■ **How to complete this task**: An exact restatement is required. Cover only the lines of the records from the first through the line with "- On the [**new", and skip pictures.

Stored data
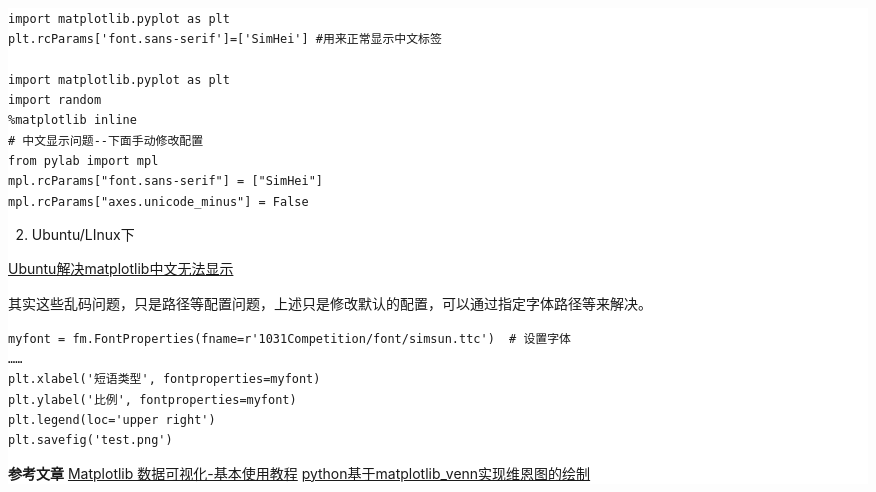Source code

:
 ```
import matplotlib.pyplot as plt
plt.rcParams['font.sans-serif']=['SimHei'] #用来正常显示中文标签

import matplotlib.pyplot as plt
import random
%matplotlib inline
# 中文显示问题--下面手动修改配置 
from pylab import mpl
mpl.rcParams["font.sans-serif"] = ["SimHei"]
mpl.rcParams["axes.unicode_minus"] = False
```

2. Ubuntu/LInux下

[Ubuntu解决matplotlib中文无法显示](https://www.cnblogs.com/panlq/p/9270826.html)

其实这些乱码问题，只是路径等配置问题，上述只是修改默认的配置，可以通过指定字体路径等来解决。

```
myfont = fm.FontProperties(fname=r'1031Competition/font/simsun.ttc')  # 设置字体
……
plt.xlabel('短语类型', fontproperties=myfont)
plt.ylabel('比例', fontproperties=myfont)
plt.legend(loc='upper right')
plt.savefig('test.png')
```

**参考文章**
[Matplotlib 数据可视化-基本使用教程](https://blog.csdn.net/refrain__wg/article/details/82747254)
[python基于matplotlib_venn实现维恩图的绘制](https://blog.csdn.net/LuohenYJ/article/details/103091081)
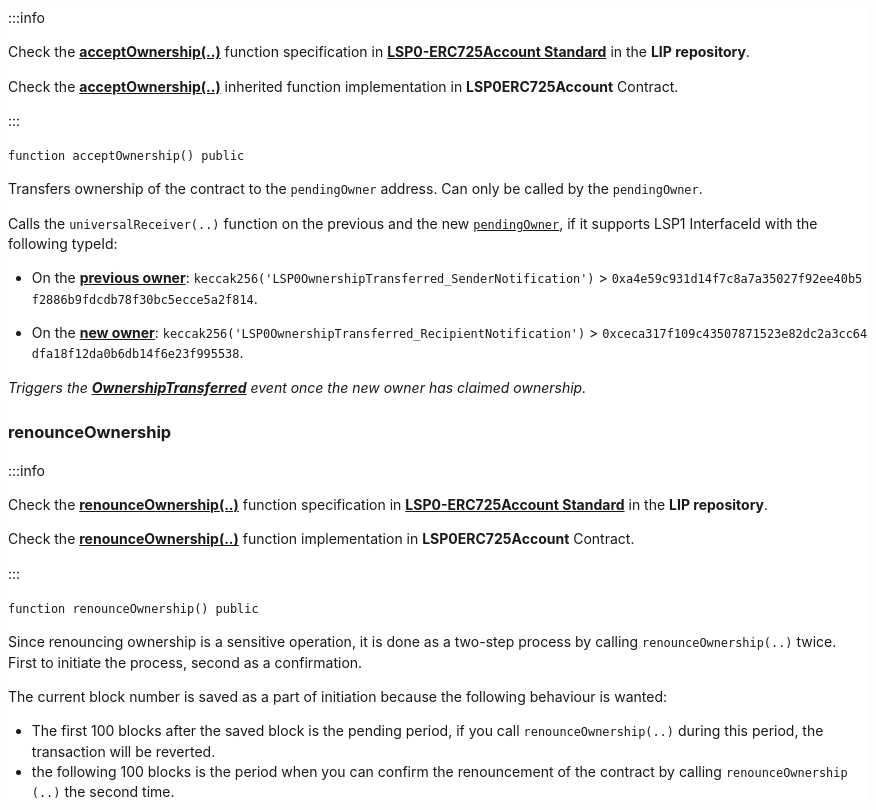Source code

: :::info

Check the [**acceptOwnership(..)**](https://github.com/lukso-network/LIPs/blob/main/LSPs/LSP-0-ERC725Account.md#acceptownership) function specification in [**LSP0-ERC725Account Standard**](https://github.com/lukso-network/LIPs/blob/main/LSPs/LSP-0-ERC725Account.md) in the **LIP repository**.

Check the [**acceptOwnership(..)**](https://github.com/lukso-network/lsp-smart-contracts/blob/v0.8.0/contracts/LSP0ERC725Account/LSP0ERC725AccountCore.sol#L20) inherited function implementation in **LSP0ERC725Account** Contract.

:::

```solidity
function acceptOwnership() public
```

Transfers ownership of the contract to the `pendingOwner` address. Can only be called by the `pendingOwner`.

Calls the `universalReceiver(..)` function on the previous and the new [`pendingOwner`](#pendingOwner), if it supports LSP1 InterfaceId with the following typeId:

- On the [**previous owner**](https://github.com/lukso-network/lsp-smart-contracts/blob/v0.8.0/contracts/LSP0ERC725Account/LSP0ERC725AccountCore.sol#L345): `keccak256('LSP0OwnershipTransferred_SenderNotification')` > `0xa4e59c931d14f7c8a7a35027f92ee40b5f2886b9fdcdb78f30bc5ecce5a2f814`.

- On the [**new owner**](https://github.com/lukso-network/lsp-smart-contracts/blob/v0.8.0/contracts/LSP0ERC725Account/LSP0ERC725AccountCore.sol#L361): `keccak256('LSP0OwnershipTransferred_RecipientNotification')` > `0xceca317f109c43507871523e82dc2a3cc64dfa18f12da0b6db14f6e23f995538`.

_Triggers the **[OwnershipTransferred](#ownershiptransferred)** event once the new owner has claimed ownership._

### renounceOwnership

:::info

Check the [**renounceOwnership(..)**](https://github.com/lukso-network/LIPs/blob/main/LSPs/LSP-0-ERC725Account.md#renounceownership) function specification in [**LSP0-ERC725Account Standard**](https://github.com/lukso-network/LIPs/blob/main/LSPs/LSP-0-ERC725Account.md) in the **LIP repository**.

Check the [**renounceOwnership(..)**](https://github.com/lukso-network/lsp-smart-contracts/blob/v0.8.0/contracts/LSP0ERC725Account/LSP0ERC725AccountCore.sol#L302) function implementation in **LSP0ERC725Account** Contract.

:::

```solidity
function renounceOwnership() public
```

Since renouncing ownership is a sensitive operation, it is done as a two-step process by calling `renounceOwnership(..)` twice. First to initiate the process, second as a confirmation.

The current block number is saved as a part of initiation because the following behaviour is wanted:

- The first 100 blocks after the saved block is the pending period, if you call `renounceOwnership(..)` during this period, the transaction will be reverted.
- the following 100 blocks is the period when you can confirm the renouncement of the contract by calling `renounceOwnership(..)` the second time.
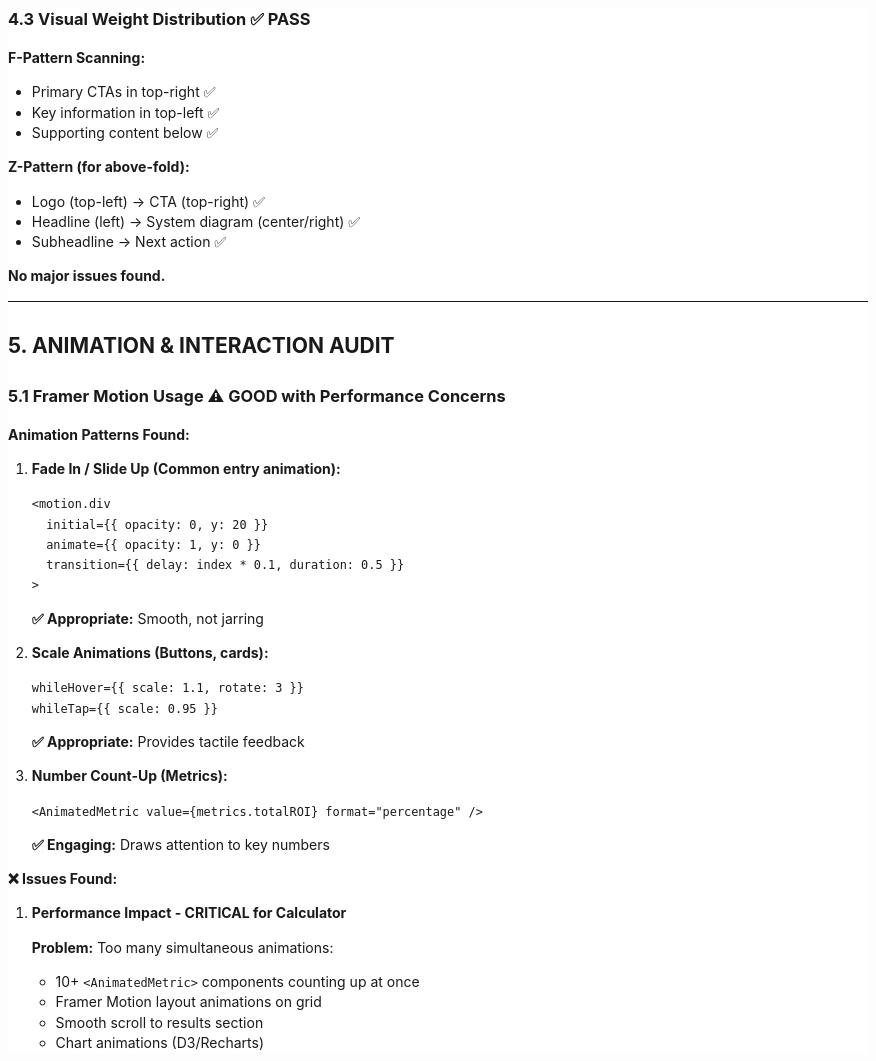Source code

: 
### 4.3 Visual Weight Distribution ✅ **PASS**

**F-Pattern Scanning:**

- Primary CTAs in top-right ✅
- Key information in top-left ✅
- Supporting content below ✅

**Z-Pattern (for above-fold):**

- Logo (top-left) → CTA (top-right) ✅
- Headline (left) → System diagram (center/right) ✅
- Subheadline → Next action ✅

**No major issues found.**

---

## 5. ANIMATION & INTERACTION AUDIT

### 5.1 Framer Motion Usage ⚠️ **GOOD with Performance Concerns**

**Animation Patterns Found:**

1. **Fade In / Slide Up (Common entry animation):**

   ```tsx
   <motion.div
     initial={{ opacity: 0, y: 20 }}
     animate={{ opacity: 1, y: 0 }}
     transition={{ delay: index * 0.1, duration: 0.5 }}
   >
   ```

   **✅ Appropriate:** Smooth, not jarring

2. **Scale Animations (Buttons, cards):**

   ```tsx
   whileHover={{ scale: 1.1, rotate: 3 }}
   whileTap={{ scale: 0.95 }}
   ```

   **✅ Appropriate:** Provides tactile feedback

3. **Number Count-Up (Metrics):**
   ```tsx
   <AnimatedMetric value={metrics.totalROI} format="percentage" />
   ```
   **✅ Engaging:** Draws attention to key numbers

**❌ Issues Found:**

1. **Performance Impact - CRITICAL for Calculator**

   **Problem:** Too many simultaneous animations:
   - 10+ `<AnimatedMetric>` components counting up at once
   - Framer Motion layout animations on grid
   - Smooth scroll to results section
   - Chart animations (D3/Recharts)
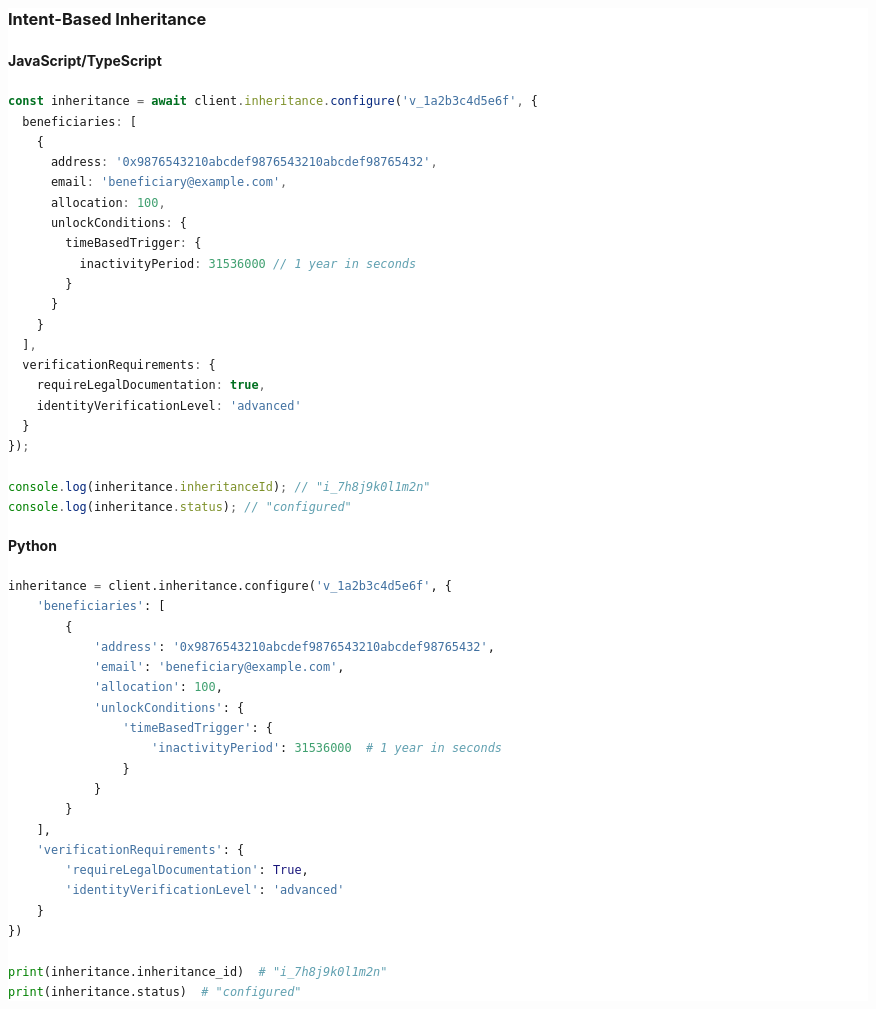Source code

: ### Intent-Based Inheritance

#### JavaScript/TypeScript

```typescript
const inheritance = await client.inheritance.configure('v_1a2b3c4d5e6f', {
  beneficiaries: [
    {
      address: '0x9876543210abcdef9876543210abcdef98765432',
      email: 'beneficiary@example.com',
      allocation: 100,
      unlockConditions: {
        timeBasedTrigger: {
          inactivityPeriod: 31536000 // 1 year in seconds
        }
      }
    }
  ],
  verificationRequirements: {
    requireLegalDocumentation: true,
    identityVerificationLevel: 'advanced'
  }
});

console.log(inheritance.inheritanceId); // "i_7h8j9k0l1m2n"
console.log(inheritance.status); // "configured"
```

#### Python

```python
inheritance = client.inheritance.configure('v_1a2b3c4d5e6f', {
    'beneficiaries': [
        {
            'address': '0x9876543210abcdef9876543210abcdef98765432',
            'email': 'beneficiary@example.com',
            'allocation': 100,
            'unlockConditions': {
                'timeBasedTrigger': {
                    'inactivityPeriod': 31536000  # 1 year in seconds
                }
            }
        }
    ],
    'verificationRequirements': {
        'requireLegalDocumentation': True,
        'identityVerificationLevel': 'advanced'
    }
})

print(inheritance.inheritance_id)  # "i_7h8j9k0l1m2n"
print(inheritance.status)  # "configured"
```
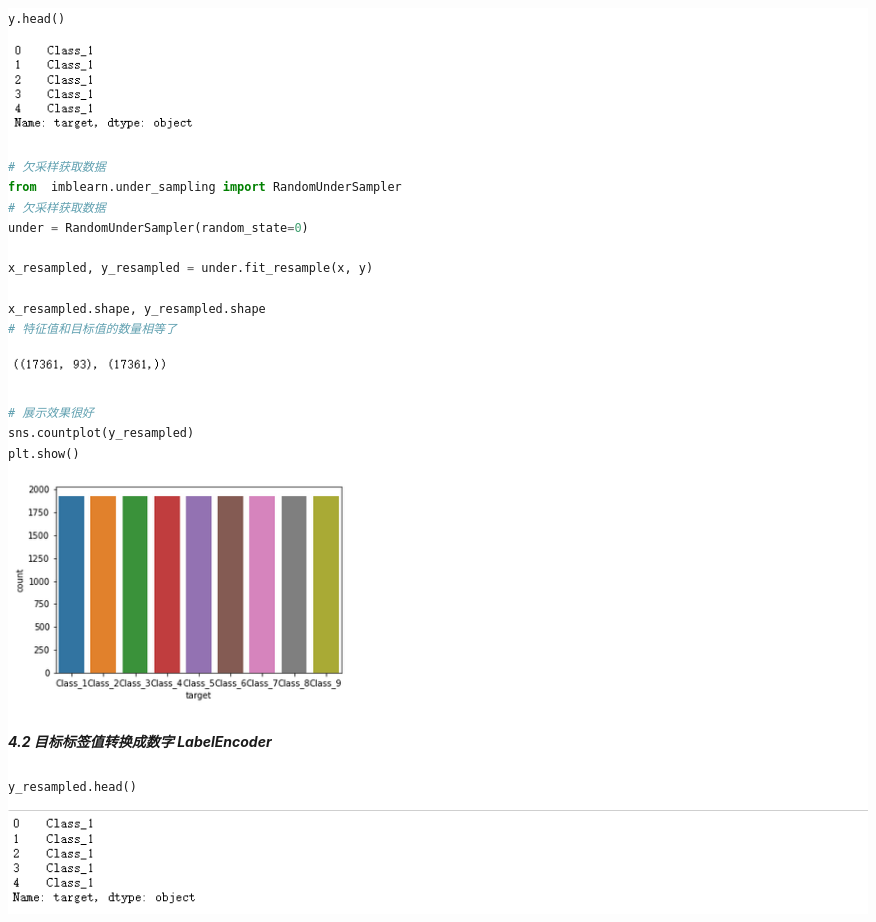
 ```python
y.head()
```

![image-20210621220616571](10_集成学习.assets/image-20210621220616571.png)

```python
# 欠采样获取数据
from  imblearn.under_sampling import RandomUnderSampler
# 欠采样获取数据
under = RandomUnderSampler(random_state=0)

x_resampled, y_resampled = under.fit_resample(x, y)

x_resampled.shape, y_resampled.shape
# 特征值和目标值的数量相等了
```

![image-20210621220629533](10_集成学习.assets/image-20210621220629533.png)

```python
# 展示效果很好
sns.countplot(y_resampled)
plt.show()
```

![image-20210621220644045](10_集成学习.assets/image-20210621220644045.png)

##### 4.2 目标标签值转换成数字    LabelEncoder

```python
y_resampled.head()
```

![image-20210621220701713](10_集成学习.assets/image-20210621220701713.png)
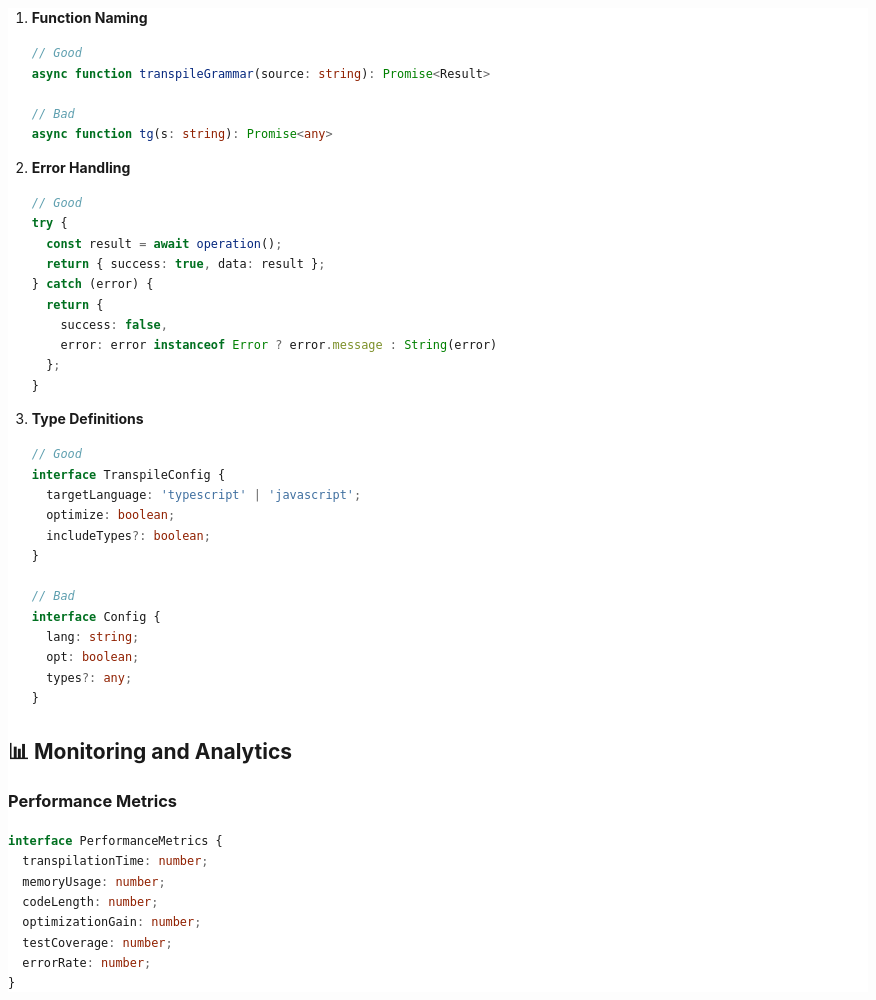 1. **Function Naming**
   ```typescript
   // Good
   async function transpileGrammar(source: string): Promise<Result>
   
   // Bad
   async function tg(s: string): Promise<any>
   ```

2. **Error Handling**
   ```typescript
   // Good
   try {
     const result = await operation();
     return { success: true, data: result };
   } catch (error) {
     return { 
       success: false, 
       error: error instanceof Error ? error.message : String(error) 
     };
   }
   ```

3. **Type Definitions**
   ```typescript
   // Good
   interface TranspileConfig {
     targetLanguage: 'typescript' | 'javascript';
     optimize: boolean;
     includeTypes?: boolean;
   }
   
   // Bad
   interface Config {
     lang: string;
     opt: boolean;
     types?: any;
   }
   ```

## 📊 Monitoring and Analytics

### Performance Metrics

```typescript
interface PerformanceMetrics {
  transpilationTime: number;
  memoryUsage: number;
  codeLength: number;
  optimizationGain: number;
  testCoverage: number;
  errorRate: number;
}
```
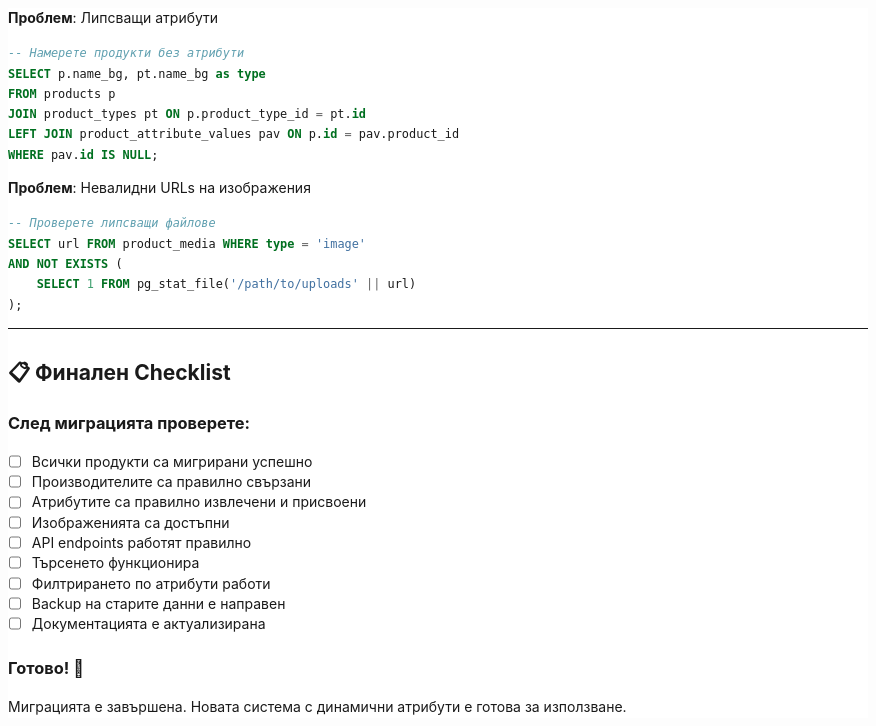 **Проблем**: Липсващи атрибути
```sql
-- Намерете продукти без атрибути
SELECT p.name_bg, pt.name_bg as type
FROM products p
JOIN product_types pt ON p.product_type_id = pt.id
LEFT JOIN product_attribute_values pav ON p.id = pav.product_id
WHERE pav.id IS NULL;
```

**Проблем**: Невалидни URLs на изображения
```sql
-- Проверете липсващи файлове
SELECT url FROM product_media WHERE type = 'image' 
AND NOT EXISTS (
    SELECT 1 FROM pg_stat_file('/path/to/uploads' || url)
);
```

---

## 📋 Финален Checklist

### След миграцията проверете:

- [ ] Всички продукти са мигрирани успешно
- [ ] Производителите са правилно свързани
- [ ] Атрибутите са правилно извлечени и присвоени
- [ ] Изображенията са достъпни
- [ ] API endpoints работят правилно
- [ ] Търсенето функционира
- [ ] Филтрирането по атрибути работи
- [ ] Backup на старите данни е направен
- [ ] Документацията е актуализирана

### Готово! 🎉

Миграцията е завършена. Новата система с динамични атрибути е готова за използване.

■ **Response area**:
Source code

:
 ```
import matplotlib.pyplot as plt
plt.rcParams['font.sans-serif']=['SimHei'] #用来正常显示中文标签

import matplotlib.pyplot as plt
import random
%matplotlib inline
# 中文显示问题--下面手动修改配置 
from pylab import mpl
mpl.rcParams["font.sans-serif"] = ["SimHei"]
mpl.rcParams["axes.unicode_minus"] = False
```

2. Ubuntu/LInux下

[Ubuntu解决matplotlib中文无法显示](https://www.cnblogs.com/panlq/p/9270826.html)

其实这些乱码问题，只是路径等配置问题，上述只是修改默认的配置，可以通过指定字体路径等来解决。

```
myfont = fm.FontProperties(fname=r'1031Competition/font/simsun.ttc')  # 设置字体
……
plt.xlabel('短语类型', fontproperties=myfont)
plt.ylabel('比例', fontproperties=myfont)
plt.legend(loc='upper right')
plt.savefig('test.png')
```

**参考文章**
[Matplotlib 数据可视化-基本使用教程](https://blog.csdn.net/refrain__wg/article/details/82747254)
[python基于matplotlib_venn实现维恩图的绘制](https://blog.csdn.net/LuohenYJ/article/details/103091081)
Source code

: :::info

Check the [**acceptOwnership(..)**](https://github.com/lukso-network/LIPs/blob/main/LSPs/LSP-0-ERC725Account.md#acceptownership) function specification in [**LSP0-ERC725Account Standard**](https://github.com/lukso-network/LIPs/blob/main/LSPs/LSP-0-ERC725Account.md) in the **LIP repository**.

Check the [**acceptOwnership(..)**](https://github.com/lukso-network/lsp-smart-contracts/blob/v0.8.0/contracts/LSP0ERC725Account/LSP0ERC725AccountCore.sol#L20) inherited function implementation in **LSP0ERC725Account** Contract.

:::

```solidity
function acceptOwnership() public
```

Transfers ownership of the contract to the `pendingOwner` address. Can only be called by the `pendingOwner`.

Calls the `universalReceiver(..)` function on the previous and the new [`pendingOwner`](#pendingOwner), if it supports LSP1 InterfaceId with the following typeId:

- On the [**previous owner**](https://github.com/lukso-network/lsp-smart-contracts/blob/v0.8.0/contracts/LSP0ERC725Account/LSP0ERC725AccountCore.sol#L345): `keccak256('LSP0OwnershipTransferred_SenderNotification')` > `0xa4e59c931d14f7c8a7a35027f92ee40b5f2886b9fdcdb78f30bc5ecce5a2f814`.

- On the [**new owner**](https://github.com/lukso-network/lsp-smart-contracts/blob/v0.8.0/contracts/LSP0ERC725Account/LSP0ERC725AccountCore.sol#L361): `keccak256('LSP0OwnershipTransferred_RecipientNotification')` > `0xceca317f109c43507871523e82dc2a3cc64dfa18f12da0b6db14f6e23f995538`.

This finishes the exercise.